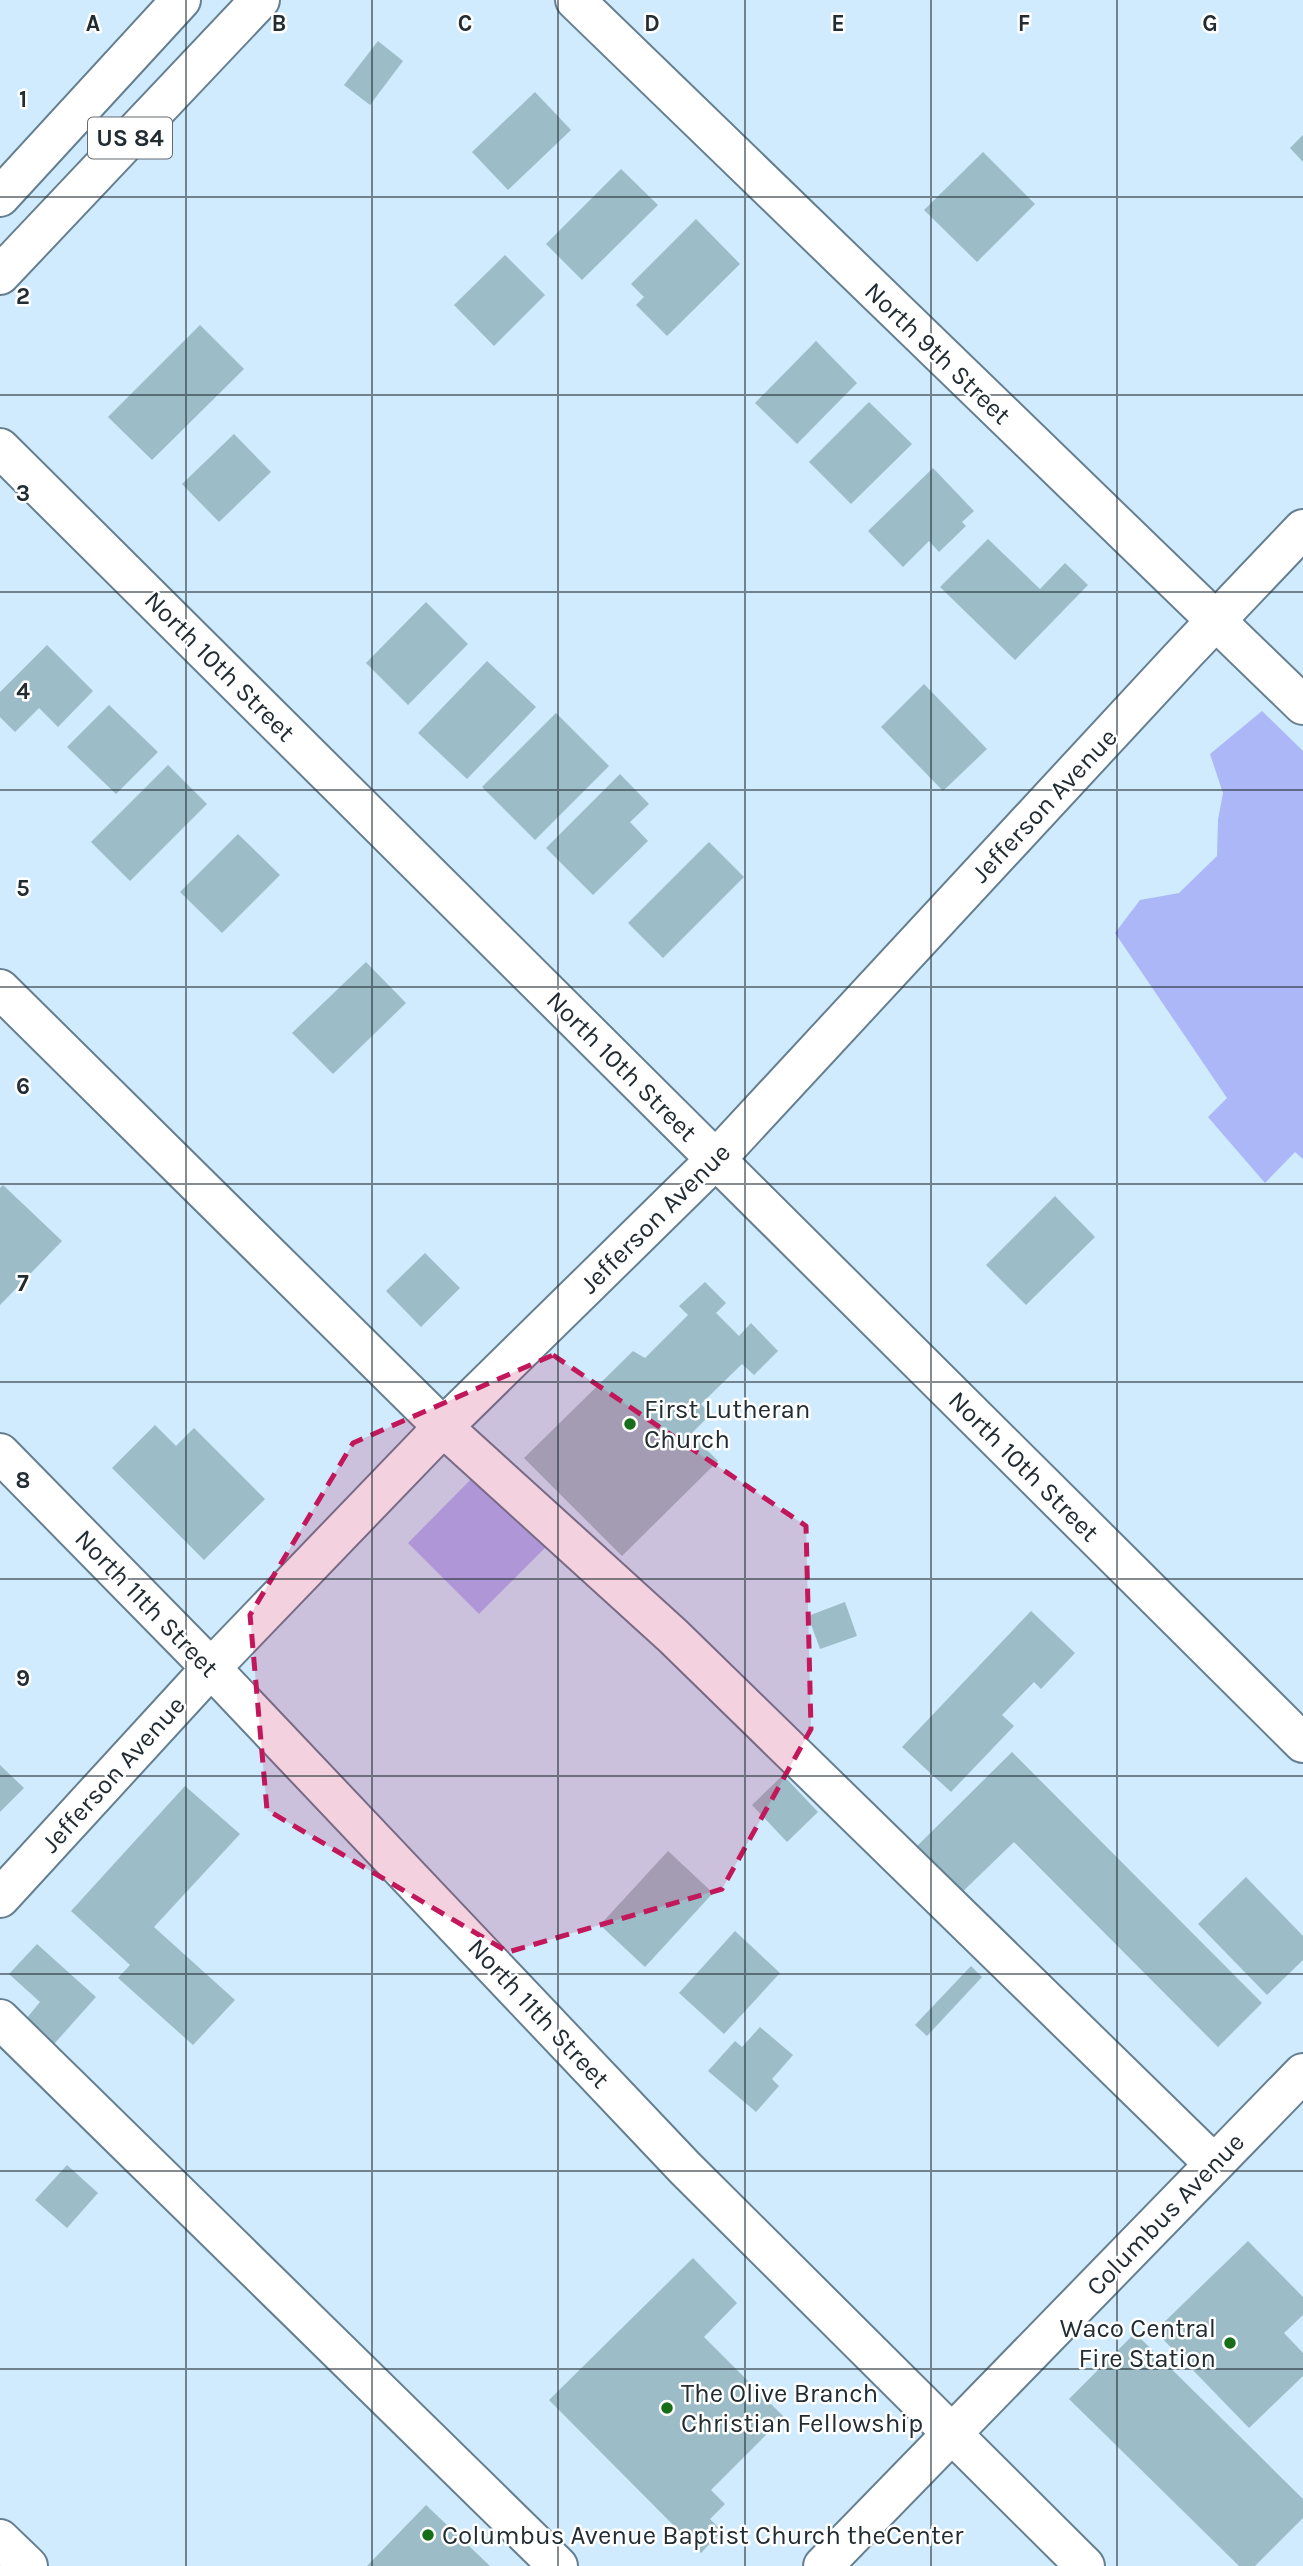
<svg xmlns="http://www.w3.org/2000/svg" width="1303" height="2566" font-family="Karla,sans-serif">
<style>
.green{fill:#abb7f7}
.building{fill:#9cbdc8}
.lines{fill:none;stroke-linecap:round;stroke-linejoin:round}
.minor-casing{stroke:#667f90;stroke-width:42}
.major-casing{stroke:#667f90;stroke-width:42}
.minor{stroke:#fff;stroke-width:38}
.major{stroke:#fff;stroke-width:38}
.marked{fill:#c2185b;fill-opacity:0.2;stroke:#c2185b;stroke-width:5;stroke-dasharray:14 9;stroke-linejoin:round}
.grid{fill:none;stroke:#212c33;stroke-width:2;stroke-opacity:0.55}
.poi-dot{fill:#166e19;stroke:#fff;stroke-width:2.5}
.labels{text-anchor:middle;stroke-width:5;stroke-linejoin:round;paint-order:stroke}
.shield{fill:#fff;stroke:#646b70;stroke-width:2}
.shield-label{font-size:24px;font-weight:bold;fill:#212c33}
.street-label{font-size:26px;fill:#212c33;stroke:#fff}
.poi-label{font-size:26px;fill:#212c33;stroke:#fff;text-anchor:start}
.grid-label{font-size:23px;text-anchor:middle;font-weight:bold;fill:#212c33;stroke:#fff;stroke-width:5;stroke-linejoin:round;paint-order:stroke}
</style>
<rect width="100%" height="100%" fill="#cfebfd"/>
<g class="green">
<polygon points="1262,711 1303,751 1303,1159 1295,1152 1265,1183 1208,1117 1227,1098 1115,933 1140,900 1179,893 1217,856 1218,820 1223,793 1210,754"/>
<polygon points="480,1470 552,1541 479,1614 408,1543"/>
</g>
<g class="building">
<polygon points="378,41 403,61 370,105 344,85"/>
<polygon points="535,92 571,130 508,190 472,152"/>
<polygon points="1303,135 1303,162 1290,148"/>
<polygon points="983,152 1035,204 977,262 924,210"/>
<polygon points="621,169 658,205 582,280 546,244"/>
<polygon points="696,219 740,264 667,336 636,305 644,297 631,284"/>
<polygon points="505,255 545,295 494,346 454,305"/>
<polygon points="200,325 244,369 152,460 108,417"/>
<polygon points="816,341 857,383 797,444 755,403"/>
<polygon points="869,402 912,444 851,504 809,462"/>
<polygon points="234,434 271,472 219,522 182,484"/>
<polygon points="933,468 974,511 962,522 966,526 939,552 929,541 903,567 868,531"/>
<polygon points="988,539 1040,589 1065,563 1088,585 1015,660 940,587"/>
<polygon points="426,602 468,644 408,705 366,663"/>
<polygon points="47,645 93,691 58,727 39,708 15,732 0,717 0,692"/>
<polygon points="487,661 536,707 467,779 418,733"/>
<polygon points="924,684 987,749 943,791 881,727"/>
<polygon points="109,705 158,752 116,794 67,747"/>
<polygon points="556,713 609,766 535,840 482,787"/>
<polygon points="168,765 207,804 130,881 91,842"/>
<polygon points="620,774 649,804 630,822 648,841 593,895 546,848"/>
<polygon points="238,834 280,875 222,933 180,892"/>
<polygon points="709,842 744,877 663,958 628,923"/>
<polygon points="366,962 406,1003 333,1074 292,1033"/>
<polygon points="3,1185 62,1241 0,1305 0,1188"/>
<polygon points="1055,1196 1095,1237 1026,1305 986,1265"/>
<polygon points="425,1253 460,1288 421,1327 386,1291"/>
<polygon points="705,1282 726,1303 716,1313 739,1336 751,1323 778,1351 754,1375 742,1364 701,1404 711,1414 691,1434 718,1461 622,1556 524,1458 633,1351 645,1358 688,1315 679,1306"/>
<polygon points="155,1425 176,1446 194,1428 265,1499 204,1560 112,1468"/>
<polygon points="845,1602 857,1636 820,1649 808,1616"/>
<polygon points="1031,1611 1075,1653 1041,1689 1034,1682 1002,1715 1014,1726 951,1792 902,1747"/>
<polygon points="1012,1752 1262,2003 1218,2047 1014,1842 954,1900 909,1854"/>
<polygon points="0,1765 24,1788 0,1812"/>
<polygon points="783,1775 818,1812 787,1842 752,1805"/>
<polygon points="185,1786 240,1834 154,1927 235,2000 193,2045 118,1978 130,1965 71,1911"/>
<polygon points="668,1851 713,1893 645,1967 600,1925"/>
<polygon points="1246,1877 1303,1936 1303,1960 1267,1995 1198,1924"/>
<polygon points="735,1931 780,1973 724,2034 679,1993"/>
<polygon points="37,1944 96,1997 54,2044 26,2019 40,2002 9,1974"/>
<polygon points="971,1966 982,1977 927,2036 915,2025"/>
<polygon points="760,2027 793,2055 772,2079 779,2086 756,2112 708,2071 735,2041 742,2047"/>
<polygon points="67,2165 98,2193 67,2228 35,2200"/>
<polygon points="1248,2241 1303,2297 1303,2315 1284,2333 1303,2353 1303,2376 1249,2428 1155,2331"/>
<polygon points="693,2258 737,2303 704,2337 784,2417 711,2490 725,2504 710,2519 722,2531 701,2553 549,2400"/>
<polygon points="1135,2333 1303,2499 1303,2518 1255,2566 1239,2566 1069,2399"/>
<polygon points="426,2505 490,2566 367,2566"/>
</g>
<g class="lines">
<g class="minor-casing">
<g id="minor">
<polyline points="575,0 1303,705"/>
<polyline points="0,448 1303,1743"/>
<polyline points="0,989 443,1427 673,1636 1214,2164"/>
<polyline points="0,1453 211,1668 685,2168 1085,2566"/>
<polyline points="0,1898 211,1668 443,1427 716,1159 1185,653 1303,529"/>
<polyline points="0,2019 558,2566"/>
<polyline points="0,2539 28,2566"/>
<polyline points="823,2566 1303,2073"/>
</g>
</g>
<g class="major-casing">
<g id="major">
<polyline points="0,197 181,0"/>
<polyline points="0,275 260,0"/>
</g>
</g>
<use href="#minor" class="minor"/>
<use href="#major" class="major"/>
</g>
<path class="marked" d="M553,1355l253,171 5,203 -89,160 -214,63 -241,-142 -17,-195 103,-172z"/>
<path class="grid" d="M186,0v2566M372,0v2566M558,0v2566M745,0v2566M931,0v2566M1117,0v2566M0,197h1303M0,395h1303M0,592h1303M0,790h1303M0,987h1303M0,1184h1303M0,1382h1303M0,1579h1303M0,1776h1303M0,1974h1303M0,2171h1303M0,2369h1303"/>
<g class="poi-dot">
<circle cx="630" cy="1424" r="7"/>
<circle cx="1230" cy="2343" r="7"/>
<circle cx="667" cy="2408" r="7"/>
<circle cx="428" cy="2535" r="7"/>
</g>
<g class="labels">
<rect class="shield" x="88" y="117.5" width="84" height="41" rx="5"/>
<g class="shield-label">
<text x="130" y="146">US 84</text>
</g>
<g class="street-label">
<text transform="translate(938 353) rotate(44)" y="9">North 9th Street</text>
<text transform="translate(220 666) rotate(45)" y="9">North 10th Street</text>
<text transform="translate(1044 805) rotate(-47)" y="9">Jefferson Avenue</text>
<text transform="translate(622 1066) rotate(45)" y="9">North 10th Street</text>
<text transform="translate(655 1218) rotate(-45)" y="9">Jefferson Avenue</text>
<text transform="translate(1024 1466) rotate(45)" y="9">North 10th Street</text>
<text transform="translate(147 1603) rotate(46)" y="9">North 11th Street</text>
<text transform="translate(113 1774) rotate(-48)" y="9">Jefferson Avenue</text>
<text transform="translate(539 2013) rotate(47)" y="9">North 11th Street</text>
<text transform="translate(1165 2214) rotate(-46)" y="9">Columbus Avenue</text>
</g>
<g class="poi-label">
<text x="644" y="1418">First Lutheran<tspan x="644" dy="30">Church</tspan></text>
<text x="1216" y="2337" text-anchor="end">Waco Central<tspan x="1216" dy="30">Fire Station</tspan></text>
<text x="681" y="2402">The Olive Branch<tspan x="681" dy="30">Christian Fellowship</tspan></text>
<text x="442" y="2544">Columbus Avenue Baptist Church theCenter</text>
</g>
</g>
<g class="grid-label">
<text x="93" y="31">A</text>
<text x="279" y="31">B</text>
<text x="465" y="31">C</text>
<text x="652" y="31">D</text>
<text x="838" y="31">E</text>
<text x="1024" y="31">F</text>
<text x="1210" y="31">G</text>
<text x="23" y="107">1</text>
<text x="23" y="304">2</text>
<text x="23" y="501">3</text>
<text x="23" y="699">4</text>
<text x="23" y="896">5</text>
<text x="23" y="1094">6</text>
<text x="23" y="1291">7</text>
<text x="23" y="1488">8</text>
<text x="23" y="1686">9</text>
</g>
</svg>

---

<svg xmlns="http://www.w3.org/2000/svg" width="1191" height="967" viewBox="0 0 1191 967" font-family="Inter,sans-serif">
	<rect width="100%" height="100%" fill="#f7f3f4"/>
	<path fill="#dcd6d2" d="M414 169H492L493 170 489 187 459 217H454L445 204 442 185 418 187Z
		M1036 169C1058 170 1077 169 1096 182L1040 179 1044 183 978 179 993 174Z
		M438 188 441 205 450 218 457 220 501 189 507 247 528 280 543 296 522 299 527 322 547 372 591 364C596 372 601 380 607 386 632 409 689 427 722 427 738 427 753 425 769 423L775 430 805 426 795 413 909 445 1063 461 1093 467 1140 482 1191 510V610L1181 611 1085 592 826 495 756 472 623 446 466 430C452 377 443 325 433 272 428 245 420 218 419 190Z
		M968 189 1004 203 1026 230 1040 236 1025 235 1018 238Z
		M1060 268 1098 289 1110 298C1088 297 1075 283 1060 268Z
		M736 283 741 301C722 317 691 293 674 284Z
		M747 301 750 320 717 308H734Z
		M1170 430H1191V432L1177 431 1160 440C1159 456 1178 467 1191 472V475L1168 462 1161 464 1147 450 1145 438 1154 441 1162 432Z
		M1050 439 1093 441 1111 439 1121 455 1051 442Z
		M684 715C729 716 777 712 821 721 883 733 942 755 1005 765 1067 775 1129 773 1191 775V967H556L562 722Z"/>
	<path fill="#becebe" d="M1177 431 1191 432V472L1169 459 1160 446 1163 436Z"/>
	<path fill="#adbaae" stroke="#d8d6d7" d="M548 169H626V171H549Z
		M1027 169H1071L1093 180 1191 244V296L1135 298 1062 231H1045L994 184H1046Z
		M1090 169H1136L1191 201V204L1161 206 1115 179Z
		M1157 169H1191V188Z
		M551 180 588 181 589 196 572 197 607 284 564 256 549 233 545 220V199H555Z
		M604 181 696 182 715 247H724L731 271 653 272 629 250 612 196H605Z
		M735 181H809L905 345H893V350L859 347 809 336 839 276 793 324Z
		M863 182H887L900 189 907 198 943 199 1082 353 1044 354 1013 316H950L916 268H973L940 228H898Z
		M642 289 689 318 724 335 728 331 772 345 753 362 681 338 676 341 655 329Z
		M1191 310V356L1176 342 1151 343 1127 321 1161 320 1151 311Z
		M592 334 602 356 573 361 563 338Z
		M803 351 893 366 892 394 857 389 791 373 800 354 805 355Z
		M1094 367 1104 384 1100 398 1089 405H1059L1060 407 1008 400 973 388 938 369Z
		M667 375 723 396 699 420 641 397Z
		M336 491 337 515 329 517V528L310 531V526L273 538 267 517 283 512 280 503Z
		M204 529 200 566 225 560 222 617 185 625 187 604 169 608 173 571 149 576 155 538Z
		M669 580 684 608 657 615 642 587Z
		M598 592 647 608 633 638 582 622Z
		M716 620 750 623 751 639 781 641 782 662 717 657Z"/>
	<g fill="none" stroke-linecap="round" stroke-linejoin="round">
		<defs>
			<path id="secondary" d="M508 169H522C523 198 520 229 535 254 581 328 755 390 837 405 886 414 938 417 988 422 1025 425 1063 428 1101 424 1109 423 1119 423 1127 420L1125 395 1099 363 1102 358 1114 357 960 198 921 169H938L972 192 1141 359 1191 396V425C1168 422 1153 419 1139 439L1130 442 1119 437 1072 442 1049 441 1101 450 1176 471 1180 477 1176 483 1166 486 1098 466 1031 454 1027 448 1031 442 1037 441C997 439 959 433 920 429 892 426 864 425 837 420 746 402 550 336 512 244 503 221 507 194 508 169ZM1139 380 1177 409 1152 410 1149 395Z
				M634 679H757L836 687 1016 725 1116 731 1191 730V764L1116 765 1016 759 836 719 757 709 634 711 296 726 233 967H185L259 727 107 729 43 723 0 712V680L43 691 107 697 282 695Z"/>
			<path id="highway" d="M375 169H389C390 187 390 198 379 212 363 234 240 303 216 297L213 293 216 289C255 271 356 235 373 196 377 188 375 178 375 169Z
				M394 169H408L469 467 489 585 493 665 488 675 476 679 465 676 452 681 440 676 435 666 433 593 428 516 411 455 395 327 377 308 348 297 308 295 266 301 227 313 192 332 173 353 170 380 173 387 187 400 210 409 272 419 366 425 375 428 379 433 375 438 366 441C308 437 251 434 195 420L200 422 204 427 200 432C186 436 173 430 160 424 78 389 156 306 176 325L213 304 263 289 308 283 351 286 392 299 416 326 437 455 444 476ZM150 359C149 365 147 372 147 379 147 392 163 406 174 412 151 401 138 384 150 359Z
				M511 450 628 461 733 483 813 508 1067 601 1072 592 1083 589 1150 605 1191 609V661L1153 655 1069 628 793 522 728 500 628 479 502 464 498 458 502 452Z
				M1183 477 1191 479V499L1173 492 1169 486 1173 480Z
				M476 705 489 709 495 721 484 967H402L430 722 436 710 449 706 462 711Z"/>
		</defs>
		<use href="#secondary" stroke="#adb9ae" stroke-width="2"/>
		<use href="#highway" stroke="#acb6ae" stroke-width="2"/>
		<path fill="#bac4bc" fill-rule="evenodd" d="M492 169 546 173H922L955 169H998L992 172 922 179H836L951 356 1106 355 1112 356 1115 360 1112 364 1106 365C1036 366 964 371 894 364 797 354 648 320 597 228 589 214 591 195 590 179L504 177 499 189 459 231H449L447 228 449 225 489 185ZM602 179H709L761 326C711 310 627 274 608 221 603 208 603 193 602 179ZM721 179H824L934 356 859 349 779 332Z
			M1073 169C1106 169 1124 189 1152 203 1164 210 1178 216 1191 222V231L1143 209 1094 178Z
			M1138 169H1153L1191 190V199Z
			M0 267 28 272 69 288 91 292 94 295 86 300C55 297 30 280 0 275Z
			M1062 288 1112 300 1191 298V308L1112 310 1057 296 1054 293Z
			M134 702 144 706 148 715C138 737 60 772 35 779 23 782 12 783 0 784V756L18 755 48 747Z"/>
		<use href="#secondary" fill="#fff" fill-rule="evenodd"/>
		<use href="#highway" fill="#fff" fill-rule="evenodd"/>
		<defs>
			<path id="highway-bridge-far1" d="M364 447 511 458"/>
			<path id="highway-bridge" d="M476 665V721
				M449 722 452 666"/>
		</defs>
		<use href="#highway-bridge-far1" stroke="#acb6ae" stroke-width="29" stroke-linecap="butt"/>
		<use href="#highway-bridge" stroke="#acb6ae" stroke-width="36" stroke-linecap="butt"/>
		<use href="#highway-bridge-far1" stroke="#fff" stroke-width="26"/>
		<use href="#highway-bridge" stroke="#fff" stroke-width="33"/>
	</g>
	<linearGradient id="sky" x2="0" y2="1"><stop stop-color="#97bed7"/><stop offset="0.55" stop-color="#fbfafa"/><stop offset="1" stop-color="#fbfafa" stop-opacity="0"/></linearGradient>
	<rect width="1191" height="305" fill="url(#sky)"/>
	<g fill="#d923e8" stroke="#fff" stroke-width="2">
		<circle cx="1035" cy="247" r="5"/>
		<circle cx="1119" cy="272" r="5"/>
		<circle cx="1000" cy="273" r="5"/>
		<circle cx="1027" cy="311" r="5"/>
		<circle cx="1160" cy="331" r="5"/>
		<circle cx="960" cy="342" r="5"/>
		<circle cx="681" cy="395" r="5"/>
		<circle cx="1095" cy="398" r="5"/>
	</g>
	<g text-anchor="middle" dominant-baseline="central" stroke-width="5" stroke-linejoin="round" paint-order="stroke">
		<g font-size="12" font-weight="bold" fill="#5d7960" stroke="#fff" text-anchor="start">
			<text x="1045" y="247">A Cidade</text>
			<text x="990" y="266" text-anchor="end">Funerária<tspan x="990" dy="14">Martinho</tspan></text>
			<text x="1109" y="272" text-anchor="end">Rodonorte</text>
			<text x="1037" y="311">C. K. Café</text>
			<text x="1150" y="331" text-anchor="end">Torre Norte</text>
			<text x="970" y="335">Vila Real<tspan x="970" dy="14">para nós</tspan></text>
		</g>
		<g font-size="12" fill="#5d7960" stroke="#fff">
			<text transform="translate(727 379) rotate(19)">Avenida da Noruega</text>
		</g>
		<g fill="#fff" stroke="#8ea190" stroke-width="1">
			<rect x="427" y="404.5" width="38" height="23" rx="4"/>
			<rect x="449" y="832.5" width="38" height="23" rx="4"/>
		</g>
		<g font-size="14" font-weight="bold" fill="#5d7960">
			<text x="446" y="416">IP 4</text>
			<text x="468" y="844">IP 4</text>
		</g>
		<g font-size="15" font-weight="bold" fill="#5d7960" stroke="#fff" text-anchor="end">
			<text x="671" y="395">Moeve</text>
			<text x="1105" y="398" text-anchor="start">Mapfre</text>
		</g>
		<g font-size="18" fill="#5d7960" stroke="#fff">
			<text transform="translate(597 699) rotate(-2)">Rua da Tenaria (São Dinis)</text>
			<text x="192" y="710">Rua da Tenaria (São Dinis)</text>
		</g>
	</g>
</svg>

» **Work instructions**: Count the lines of the data that contain the word "labels", and give only that number.

» **Written reply**: 2